**Your instructions:**
Switch "slice" to "wedge" in the stretch from the line containing "To the nearest" through the end of the records, and give that stretch again with everything else unchanged. Leave the pictures out of your answer.

[Opening Records supplied section]

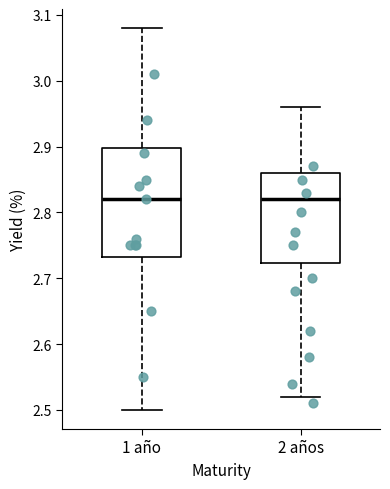

Reading left to right, read every box against the y-axis: the position of its median line, the range the box covers, and the ends of its whiskers. The values are not printed on the chart, so give them approximately, as read against the axis.

1 año: median 2.82, box 2.73 to 2.90, whiskers 2.50 to 3.08
2 años: median 2.82, box 2.72 to 2.86, whiskers 2.52 to 2.96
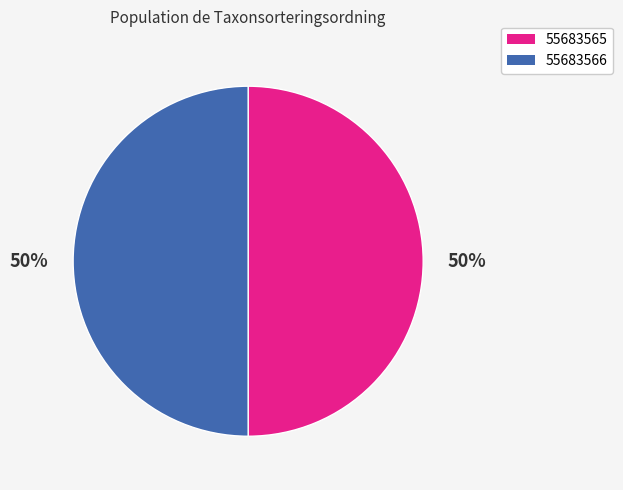

To the nearest percent, what is the average slice percentage?

50%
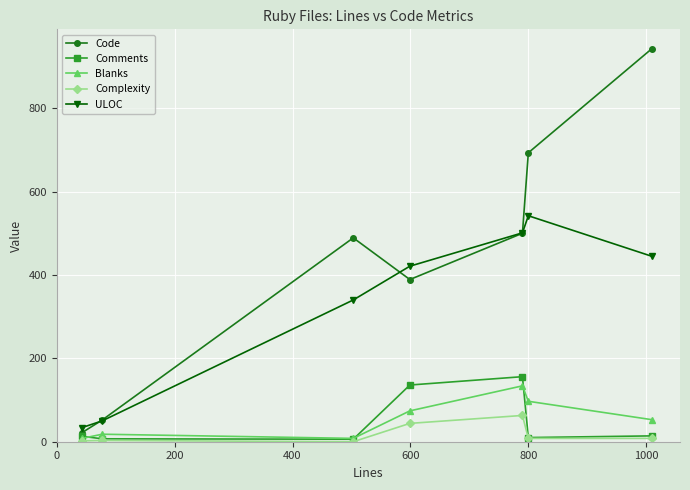

True or false: Blanks has more than 2 points higher than both neighbors.

False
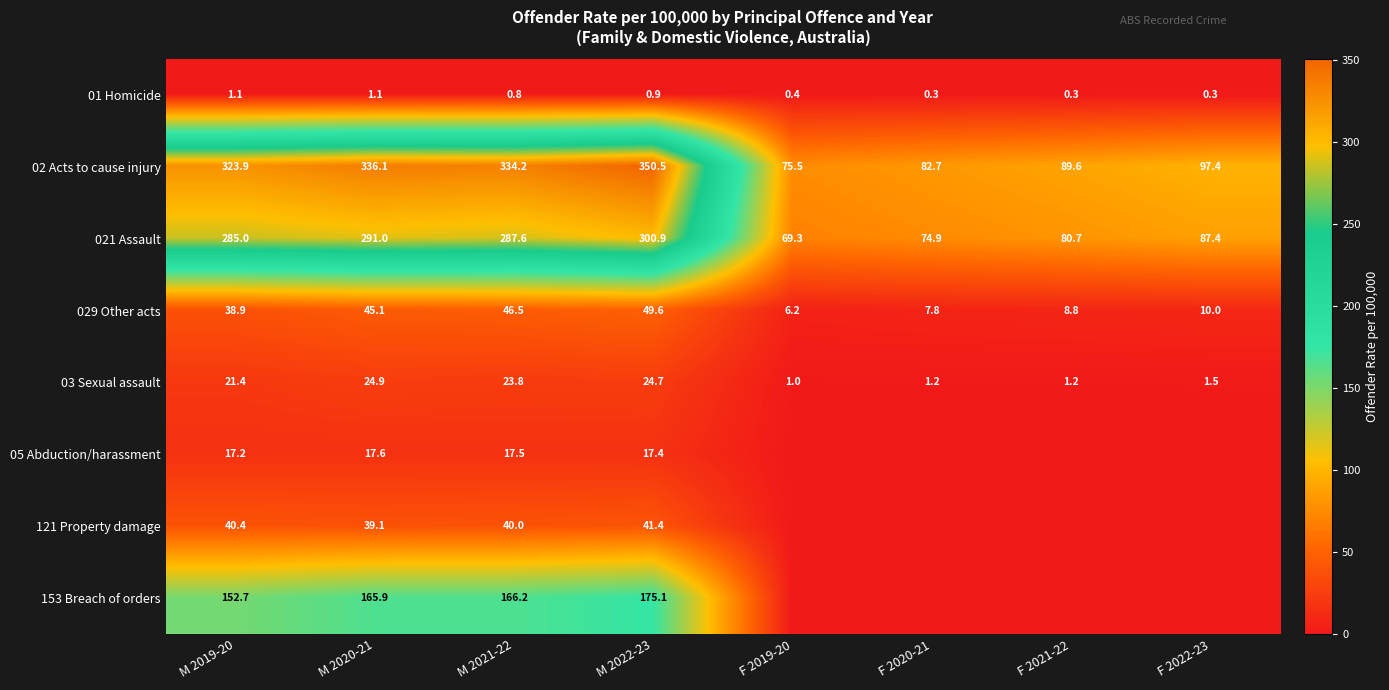

True or false: 029 Other acts has a value of 21.5 at M 2022-23.

False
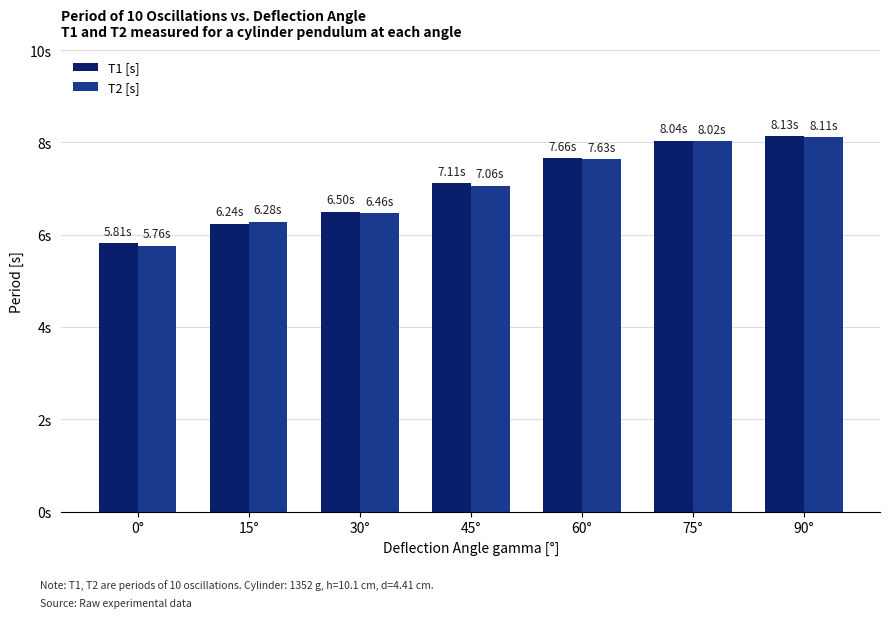

At how many categories does at least one series exceed 6?

6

[Closing Records supplied section]

**Response:**
To the nearest percent, what is the average wedge percentage?

50%

True or false: Blanks has more than 2 points higher than both neighbors.

False

True or false: 029 Other acts has a value of 21.5 at M 2022-23.

False

At how many categories does at least one series exceed 6?

6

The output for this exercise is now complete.